## [Exercise directions]
Can you copy every one of the rows below word for word, changing nothing and leaving nothing out?
--*--
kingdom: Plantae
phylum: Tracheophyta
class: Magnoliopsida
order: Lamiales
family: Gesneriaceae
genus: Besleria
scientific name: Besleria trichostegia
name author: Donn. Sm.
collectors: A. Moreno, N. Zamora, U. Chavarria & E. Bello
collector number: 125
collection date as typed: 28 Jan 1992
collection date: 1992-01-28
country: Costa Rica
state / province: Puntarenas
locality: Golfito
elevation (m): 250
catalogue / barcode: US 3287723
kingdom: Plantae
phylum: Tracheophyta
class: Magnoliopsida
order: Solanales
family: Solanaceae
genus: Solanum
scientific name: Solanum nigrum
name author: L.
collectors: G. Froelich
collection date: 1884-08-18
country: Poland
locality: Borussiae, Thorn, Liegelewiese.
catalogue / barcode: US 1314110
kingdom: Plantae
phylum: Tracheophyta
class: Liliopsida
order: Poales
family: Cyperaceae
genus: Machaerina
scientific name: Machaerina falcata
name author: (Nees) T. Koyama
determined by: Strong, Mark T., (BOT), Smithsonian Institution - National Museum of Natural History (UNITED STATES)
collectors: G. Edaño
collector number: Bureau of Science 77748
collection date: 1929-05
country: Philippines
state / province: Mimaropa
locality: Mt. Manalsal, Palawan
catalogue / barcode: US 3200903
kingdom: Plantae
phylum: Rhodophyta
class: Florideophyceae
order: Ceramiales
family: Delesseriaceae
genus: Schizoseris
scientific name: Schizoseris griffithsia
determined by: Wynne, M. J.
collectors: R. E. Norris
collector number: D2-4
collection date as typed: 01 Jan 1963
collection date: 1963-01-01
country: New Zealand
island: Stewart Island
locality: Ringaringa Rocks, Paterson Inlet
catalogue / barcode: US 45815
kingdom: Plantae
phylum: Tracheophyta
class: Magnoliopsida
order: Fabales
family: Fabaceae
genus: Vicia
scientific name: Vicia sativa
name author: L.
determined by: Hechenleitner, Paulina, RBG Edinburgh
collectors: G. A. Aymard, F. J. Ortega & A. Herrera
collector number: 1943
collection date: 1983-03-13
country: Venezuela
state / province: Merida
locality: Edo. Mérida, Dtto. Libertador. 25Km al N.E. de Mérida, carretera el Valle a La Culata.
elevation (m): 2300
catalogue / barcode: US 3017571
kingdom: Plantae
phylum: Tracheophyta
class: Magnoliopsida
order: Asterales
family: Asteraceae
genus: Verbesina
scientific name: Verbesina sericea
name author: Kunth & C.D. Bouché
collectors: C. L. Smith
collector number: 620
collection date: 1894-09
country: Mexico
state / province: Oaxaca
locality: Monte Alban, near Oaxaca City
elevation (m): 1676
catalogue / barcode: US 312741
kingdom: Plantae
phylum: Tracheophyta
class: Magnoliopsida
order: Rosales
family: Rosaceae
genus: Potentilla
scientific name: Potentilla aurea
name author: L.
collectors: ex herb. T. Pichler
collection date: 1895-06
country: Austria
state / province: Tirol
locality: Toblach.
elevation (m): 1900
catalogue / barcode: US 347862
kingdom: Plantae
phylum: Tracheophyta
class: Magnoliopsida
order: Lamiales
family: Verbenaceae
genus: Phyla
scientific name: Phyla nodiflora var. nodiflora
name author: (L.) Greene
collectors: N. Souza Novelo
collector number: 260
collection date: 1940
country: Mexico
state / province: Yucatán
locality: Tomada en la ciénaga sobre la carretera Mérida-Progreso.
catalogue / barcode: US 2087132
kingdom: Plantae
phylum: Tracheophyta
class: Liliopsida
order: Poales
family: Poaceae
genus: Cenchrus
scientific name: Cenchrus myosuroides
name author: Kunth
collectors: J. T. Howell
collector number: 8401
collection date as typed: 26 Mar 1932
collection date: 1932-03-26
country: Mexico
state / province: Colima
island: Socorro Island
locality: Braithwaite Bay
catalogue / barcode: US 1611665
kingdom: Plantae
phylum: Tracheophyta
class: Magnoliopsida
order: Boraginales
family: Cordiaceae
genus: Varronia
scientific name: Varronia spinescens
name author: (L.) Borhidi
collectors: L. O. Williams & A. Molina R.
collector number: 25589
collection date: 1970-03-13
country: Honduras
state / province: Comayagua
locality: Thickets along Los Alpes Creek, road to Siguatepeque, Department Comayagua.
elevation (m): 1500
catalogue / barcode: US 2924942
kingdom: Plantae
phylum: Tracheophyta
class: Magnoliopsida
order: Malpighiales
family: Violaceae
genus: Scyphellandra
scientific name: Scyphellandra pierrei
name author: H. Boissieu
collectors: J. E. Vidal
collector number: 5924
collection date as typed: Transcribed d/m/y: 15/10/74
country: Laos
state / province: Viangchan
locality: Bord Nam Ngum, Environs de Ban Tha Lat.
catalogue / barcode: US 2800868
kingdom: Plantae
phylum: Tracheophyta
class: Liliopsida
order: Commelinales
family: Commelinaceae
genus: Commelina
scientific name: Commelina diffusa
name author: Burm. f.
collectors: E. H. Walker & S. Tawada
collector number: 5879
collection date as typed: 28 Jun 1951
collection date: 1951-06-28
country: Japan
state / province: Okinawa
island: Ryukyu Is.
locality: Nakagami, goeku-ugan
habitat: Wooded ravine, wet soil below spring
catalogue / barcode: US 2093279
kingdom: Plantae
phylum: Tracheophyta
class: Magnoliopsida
--*--
## [Written solution]
kingdom: Plantae
phylum: Tracheophyta
class: Magnoliopsida
order: Lamiales
family: Gesneriaceae
genus: Besleria
scientific name: Besleria trichostegia
name author: Donn. Sm.
collectors: A. Moreno, N. Zamora, U. Chavarria & E. Bello
collector number: 125
collection date as typed: 28 Jan 1992
collection date: 1992-01-28
country: Costa Rica
state / province: Puntarenas
locality: Golfito
elevation (m): 250
catalogue / barcode: US 3287723
kingdom: Plantae
phylum: Tracheophyta
class: Magnoliopsida
order: Solanales
family: Solanaceae
genus: Solanum
scientific name: Solanum nigrum
name author: L.
collectors: G. Froelich
collection date: 1884-08-18
country: Poland
locality: Borussiae, Thorn, Liegelewiese.
catalogue / barcode: US 1314110
kingdom: Plantae
phylum: Tracheophyta
class: Liliopsida
order: Poales
family: Cyperaceae
genus: Machaerina
scientific name: Machaerina falcata
name author: (Nees) T. Koyama
determined by: Strong, Mark T., (BOT), Smithsonian Institution - National Museum of Natural History (UNITED STATES)
collectors: G. Edaño
collector number: Bureau of Science 77748
collection date: 1929-05
country: Philippines
state / province: Mimaropa
locality: Mt. Manalsal, Palawan
catalogue / barcode: US 3200903
kingdom: Plantae
phylum: Rhodophyta
class: Florideophyceae
order: Ceramiales
family: Delesseriaceae
genus: Schizoseris
scientific name: Schizoseris griffithsia
determined by: Wynne, M. J.
collectors: R. E. Norris
collector number: D2-4
collection date as typed: 01 Jan 1963
collection date: 1963-01-01
country: New Zealand
island: Stewart Island
locality: Ringaringa Rocks, Paterson Inlet
catalogue / barcode: US 45815
kingdom: Plantae
phylum: Tracheophyta
class: Magnoliopsida
order: Fabales
family: Fabaceae
genus: Vicia
scientific name: Vicia sativa
name author: L.
determined by: Hechenleitner, Paulina, RBG Edinburgh
collectors: G. A. Aymard, F. J. Ortega & A. Herrera
collector number: 1943
collection date: 1983-03-13
country: Venezuela
state / province: Merida
locality: Edo. Mérida, Dtto. Libertador. 25Km al N.E. de Mérida, carretera el Valle a La Culata.
elevation (m): 2300
catalogue / barcode: US 3017571
kingdom: Plantae
phylum: Tracheophyta
class: Magnoliopsida
order: Asterales
family: Asteraceae
genus: Verbesina
scientific name: Verbesina sericea
name author: Kunth & C.D. Bouché
collectors: C. L. Smith
collector number: 620
collection date: 1894-09
country: Mexico
state / province: Oaxaca
locality: Monte Alban, near Oaxaca City
elevation (m): 1676
catalogue / barcode: US 312741
kingdom: Plantae
phylum: Tracheophyta
class: Magnoliopsida
order: Rosales
family: Rosaceae
genus: Potentilla
scientific name: Potentilla aurea
name author: L.
collectors: ex herb. T. Pichler
collection date: 1895-06
country: Austria
state / province: Tirol
locality: Toblach.
elevation (m): 1900
catalogue / barcode: US 347862
kingdom: Plantae
phylum: Tracheophyta
class: Magnoliopsida
order: Lamiales
family: Verbenaceae
genus: Phyla
scientific name: Phyla nodiflora var. nodiflora
name author: (L.) Greene
collectors: N. Souza Novelo
collector number: 260
collection date: 1940
country: Mexico
state / province: Yucatán
locality: Tomada en la ciénaga sobre la carretera Mérida-Progreso.
catalogue / barcode: US 2087132
kingdom: Plantae
phylum: Tracheophyta
class: Liliopsida
order: Poales
family: Poaceae
genus: Cenchrus
scientific name: Cenchrus myosuroides
name author: Kunth
collectors: J. T. Howell
collector number: 8401
collection date as typed: 26 Mar 1932
collection date: 1932-03-26
country: Mexico
state / province: Colima
island: Socorro Island
locality: Braithwaite Bay
catalogue / barcode: US 1611665
kingdom: Plantae
phylum: Tracheophyta
class: Magnoliopsida
order: Boraginales
family: Cordiaceae
genus: Varronia
scientific name: Varronia spinescens
name author: (L.) Borhidi
collectors: L. O. Williams & A. Molina R.
collector number: 25589
collection date: 1970-03-13
country: Honduras
state / province: Comayagua
locality: Thickets along Los Alpes Creek, road to Siguatepeque, Department Comayagua.
elevation (m): 1500
catalogue / barcode: US 2924942
kingdom: Plantae
phylum: Tracheophyta
class: Magnoliopsida
order: Malpighiales
family: Violaceae
genus: Scyphellandra
scientific name: Scyphellandra pierrei
name author: H. Boissieu
collectors: J. E. Vidal
collector number: 5924
collection date as typed: Transcribed d/m/y: 15/10/74
country: Laos
state / province: Viangchan
locality: Bord Nam Ngum, Environs de Ban Tha Lat.
catalogue / barcode: US 2800868
kingdom: Plantae
phylum: Tracheophyta
class: Liliopsida
order: Commelinales
family: Commelinaceae
genus: Commelina
scientific name: Commelina diffusa
name author: Burm. f.
collectors: E. H. Walker & S. Tawada
collector number: 5879
collection date as typed: 28 Jun 1951
collection date: 1951-06-28
country: Japan
state / province: Okinawa
island: Ryukyu Is.
locality: Nakagami, goeku-ugan
habitat: Wooded ravine, wet soil below spring
catalogue / barcode: US 2093279
kingdom: Plantae
phylum: Tracheophyta
class: Magnoliopsida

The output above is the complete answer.